December 5, 2008
Upon examining virtue, it is common for one to question how it comes about. What is virtue the telos of? In Book 1 of Nicomachean Ethics, Aristotle identifies virtue with the political life. During Aristotle’s time, the political life was meant for “sophisticated people, men of action” and was the most fulfilling (7). Virtue is not easy to come by, as will be further explained. Happiness is identified with virtue because it is an achievement that must be gained in the amount of a lifetime and it is an “activity of the soul” (20). Aristotle does not explicitly give one definition of virtue. However, he does have a clear explanation of what it is and how it is achieved.
Virtue has to do with actions and the situations being affected by such actions. The soul is made up of three things: feelings, capacities, and states. Aristotle says that virtue has to be described as one of the three, and he distinguishes it by explaining why the other two cannot be virtue. The first element he discusses is feelings. It is commonly inferred that humans become irrational when feelings are involved. Aristotle agrees by saying that feelings do not come from rationality and “we are moved out feeling” (29). This is an unreliable way of measuring a person’s soul because of the inconsistency. It would not be correct to call someone virtuous for only a moment because it would weaken the meaning. Another thing found in the soul is capacities. Humans are born with capacities that either leads to becoming good or bad at something. Capacities refer to the potential of being able to do something without apriori knowledge or education; not the actual act of the skill. Humans are not judged based on capacities. This is so because capacity comes in nature, it is something given. Virtue does not come from nature and is not easily gained. Eliminating feelings and capacities as virtues leaves “states” as the only component of the soul. Virtue as a state can be further explained as a state of being. The virtue of something is the aspect of what makes it a good thing. For example, the virtue of a tennis player is the ability to hit the tennis ball consistently, or have a strong mental game. Saying that virtue is the good of something may be the closest, and simplest, definition of virtue Aristotle gives. He gives the example of eyes by saying that “the virtue of the eye, for example, makes it and its characteristics good, because it is through the virtue of the eye that we see well” (29). The function of an object is its virtue. For humans, their virtue is to be a good human. Part of becoming a good human is being just and that is why Aristotle connects political science with virtue. A good politician should be virtuous in order to justly rule the city (7).
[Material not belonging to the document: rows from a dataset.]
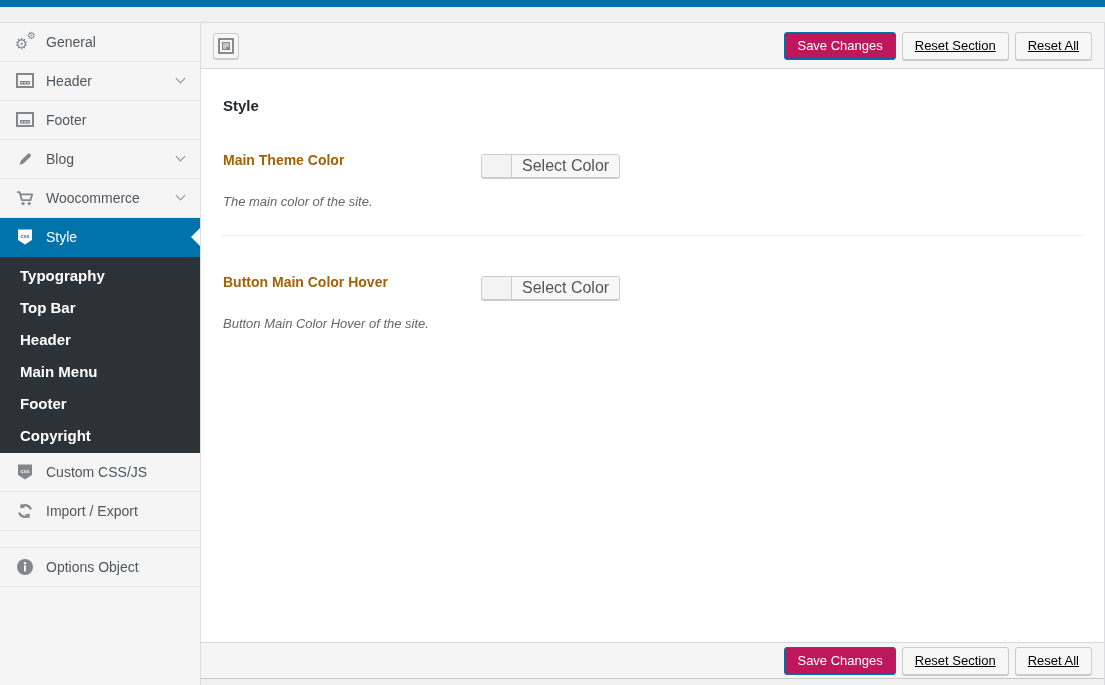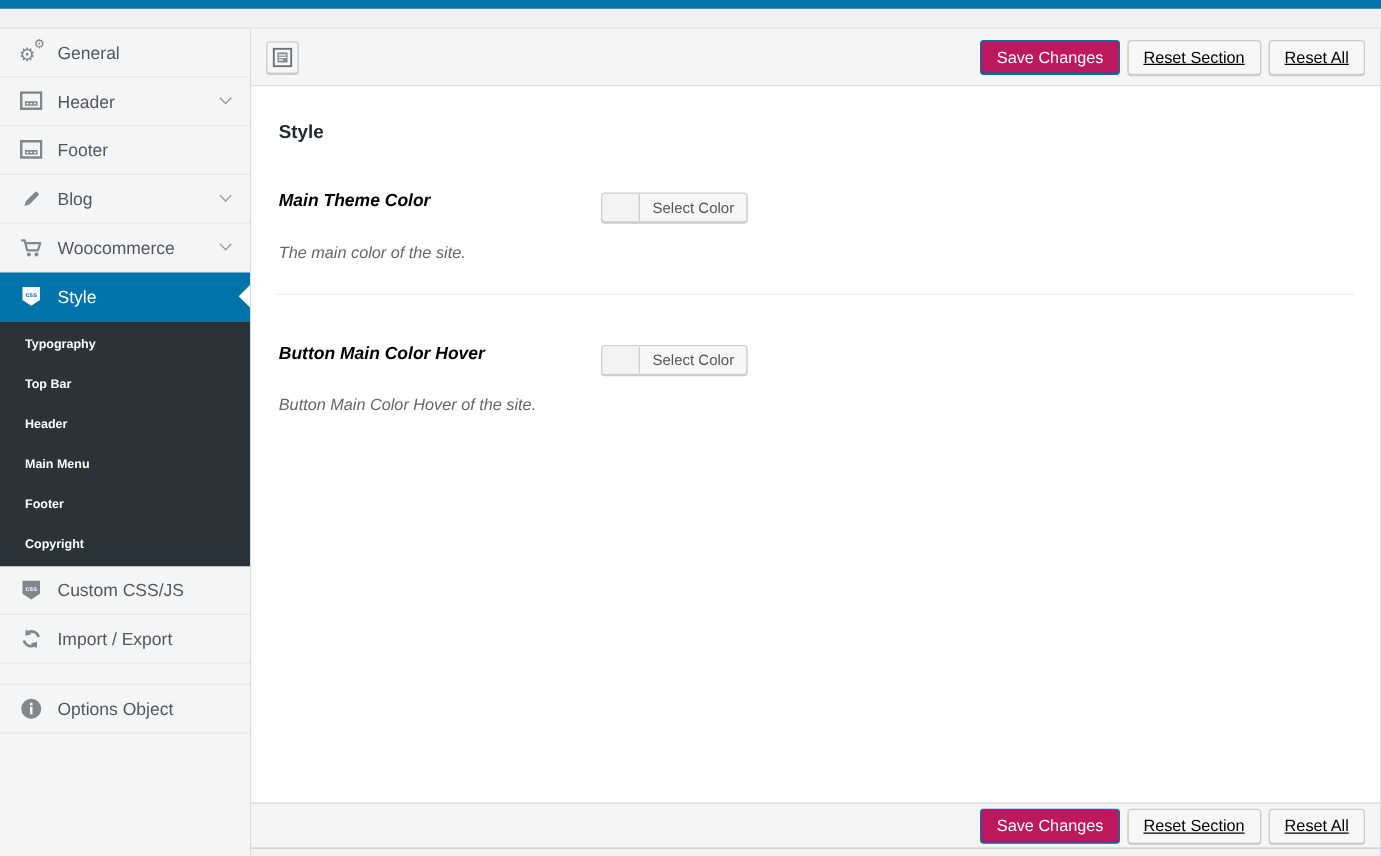--- a/index.html
+++ b/index.html
@@ -74,7 +74,7 @@
   .page-title { font-size: 15px; font-weight: 700; color: #23282d; margin: 8px 0 0 2px; }
   .field { display: flex; align-items: flex-start; margin-top: 38px; }
   .field-info { width: 260px; padding-left: 2px; }
-  .field-label { font-size: 14px; font-weight: 700; color: #000000; font-style: italic; }
+  .field-label { font-size: 14px; font-weight: 700; color: #a16207; }
   .field-desc { font-size: 13px; font-style: italic; color: #666; margin-top: 26px; }
   .divider { border-bottom: 1px solid #eee; margin-top: 26px; }
 

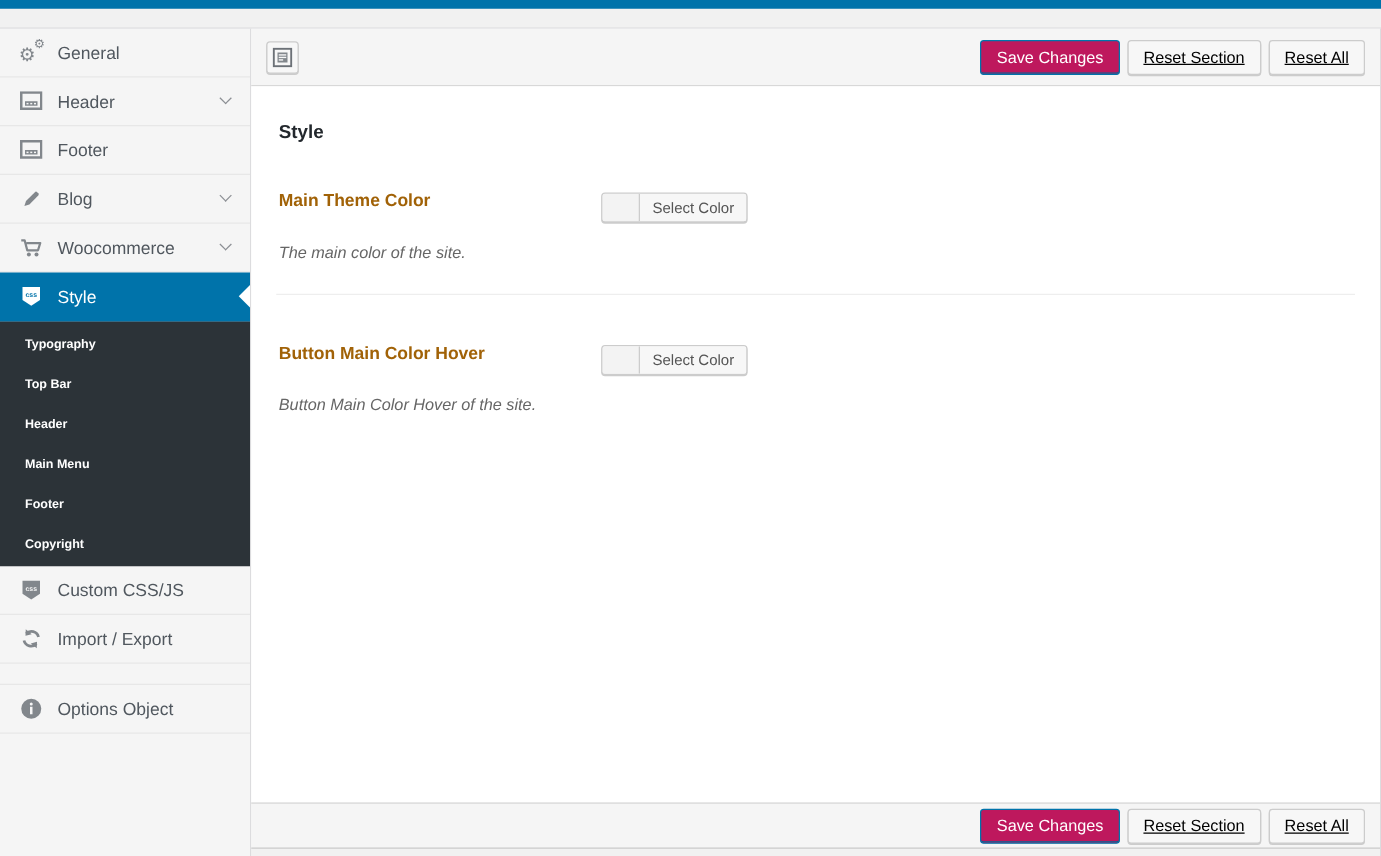--- a/index.html
+++ b/index.html
@@ -84,7 +84,7 @@
     overflow: hidden; cursor: pointer; box-shadow: 0 1px 0 #ccc;
   }
   .swatch { width: 30px; background: #f3f3f3; border-right: 1px solid #ccc; }
-  .cp-label { font-size: 12px; color: #555; padding: 0 10px; display: flex; align-items: center; background: #f7f7f7; }
+  .cp-label { font-size: 16px; color: #555; padding: 0 10px; display: flex; align-items: center; background: #f7f7f7; }
 
   .footer-bar {
     height: 37px; background: #f5f5f5; border-top: 1px solid #d8d8d8; border-bottom: 1px solid #c9c9c9;

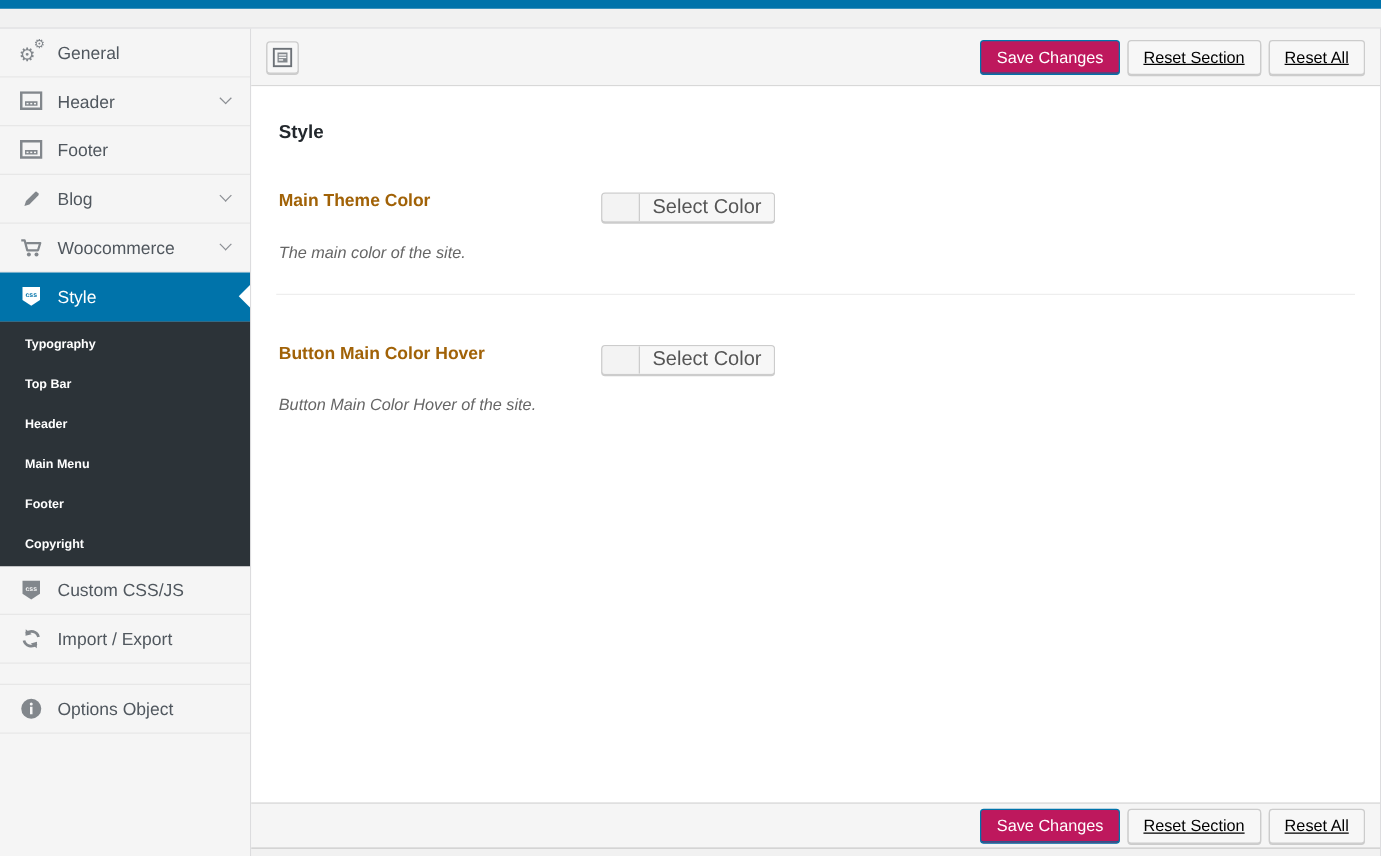--- a/index.html
+++ b/index.html
@@ -43,7 +43,7 @@
   .submenu { background: #2c3338; padding: 2px 0; }
   .submenu-item {
     height: 32px; display: flex; align-items: center; padding: 0 20px;
-    color: #ffffff; font-size: 10px; font-weight: 600; cursor: pointer;
+    color: #ffffff; font-size: 15px; font-weight: 600; cursor: pointer;
   }
   .menu-spacer { height: 17px; border-bottom: 1px solid #e7e7e7; }
   .gear-wrap { position: relative; width: 20px; height: 19px; font-family: "DejaVu Sans", sans-serif; }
There is one idea that must be understood when studying Aristotelian thought. Objects are given a rise or deflated by the same action. One way to look at it is like a scale. Virtues are “produced and developed from the same origins and by the same means as those from which and by which they are corrupted “(25). For instance, water is good for health. However, too much water for a person leads to intoxication or drowning, too small amount of water leads to dehydration. Continuing with this scale of activity, virtue is also concerned with pain and pleasure. Aristotle says that our actions are regulated by pleasure and pain (27). The same way virtue is affected by the actions, pleasure and pain have the same result. Feelings are influenced by whether there is a sensation of pleasure or pain. These feelings lead to actions. The virtuous person knows how to emotionally react to situations. Virtue comes from having the knowledge of which emotions are connected to certain happenings. Actions are sometimes done out of feelings and this is how the pleasure and pain act as regulators.